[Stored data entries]
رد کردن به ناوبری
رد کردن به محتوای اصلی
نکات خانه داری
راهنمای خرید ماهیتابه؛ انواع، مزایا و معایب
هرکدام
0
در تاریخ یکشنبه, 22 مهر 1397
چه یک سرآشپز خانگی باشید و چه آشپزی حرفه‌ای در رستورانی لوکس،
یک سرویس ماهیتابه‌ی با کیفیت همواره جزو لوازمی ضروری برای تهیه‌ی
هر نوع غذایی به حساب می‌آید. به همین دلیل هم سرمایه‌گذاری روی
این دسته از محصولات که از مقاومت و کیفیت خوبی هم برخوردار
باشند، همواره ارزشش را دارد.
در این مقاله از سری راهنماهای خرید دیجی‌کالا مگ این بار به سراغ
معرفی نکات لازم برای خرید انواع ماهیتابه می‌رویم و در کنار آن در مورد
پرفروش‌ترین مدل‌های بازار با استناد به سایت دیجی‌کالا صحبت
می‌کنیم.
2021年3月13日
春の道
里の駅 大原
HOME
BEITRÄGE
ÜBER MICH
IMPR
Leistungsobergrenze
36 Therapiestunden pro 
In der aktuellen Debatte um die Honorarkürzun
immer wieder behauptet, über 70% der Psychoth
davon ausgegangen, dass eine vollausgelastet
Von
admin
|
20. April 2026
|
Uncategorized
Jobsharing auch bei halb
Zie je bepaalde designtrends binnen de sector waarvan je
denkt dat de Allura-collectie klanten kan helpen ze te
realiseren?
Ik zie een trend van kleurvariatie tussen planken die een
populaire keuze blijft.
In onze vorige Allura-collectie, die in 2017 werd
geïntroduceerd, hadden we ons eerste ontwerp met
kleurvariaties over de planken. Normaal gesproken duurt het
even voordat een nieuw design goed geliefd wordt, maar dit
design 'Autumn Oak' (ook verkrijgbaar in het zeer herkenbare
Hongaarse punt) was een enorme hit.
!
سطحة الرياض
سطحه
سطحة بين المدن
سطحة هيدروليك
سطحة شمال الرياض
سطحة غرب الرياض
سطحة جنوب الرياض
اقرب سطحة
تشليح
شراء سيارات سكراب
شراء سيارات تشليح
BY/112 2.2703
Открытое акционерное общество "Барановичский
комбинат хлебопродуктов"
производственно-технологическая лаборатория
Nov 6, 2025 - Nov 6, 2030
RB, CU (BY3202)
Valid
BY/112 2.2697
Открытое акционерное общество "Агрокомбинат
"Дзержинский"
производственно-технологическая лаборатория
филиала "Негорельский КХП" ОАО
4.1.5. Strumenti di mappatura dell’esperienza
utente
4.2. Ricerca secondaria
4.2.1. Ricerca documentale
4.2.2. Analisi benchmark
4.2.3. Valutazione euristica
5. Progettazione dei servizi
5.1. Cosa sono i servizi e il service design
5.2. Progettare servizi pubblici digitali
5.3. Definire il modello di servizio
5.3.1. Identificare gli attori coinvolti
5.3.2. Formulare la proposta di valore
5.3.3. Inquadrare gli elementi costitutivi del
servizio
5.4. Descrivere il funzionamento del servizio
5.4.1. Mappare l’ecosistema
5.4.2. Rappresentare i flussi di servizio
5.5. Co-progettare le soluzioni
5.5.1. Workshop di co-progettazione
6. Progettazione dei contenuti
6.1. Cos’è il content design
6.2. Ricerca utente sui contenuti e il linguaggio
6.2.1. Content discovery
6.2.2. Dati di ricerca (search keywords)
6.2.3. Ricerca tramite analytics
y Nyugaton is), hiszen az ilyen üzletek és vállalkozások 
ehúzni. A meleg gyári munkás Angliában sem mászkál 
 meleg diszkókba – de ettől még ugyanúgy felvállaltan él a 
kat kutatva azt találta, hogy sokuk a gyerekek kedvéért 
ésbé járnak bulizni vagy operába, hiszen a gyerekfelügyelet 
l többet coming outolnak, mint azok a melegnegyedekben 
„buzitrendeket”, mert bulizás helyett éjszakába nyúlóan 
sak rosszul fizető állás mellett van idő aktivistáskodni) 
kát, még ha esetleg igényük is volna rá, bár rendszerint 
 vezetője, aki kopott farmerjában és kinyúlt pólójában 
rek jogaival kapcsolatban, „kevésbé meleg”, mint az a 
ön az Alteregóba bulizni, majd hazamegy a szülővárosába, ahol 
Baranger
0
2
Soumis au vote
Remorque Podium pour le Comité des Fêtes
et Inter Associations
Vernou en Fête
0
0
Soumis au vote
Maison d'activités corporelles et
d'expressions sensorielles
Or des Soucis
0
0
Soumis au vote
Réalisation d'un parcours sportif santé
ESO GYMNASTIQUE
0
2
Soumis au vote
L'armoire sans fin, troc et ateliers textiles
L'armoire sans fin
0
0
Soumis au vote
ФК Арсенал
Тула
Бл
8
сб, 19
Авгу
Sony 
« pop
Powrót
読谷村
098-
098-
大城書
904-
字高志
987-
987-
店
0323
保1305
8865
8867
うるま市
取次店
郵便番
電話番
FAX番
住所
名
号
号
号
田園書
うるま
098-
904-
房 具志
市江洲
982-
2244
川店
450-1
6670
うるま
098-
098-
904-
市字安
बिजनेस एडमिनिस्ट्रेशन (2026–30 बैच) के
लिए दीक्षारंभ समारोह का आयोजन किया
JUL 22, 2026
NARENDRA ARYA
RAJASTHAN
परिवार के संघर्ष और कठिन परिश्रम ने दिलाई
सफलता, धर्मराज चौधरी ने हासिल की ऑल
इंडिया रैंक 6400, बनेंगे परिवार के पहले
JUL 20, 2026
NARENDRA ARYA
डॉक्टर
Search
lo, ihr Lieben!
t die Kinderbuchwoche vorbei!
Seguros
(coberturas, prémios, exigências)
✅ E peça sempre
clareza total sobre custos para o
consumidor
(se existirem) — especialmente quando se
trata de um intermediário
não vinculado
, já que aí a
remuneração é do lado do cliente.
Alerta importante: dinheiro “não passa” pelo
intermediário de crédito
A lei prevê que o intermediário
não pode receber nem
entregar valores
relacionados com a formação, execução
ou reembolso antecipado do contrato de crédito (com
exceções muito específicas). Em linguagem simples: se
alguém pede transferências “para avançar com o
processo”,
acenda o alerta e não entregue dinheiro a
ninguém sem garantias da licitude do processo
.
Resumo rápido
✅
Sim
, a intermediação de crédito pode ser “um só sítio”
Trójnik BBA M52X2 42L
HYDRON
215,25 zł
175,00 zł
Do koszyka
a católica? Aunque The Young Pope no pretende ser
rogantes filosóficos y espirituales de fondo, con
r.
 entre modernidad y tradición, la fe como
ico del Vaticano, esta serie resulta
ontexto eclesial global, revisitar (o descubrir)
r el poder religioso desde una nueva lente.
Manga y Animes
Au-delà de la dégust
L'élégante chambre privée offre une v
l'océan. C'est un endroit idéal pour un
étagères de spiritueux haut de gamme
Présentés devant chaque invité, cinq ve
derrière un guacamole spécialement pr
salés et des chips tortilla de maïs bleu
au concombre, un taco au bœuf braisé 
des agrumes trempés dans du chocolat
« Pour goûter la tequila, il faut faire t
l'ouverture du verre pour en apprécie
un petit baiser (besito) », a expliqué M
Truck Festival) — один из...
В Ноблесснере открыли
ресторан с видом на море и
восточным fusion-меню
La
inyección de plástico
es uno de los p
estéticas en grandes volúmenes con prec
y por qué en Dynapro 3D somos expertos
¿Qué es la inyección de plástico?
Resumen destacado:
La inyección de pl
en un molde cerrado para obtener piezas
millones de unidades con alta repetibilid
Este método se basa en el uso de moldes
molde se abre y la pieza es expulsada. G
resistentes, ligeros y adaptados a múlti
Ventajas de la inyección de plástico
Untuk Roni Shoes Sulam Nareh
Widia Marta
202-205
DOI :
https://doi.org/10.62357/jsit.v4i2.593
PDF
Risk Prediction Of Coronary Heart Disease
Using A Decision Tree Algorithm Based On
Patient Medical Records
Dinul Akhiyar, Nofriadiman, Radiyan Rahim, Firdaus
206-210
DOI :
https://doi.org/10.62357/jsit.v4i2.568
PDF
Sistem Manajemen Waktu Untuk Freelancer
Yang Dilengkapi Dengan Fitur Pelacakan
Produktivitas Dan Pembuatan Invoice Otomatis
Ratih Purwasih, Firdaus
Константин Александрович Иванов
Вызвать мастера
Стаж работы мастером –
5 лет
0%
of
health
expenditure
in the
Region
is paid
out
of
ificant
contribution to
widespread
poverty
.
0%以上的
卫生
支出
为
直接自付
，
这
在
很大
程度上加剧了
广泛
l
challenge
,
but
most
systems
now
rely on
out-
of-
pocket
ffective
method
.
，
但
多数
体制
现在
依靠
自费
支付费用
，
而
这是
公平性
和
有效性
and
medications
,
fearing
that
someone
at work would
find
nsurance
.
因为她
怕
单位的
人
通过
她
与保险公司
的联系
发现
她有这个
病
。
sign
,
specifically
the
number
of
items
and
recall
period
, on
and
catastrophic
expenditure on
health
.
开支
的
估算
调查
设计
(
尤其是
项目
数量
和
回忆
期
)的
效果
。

_Job_
Some of the data mentions "انواع". Copy every line where it does.

_Task output_
راهنمای خرید ماهیتابه؛ انواع، مزایا و معایب
معرفی نکات لازم برای خرید انواع ماهیتابه می‌رویم و در کنار آن در مورد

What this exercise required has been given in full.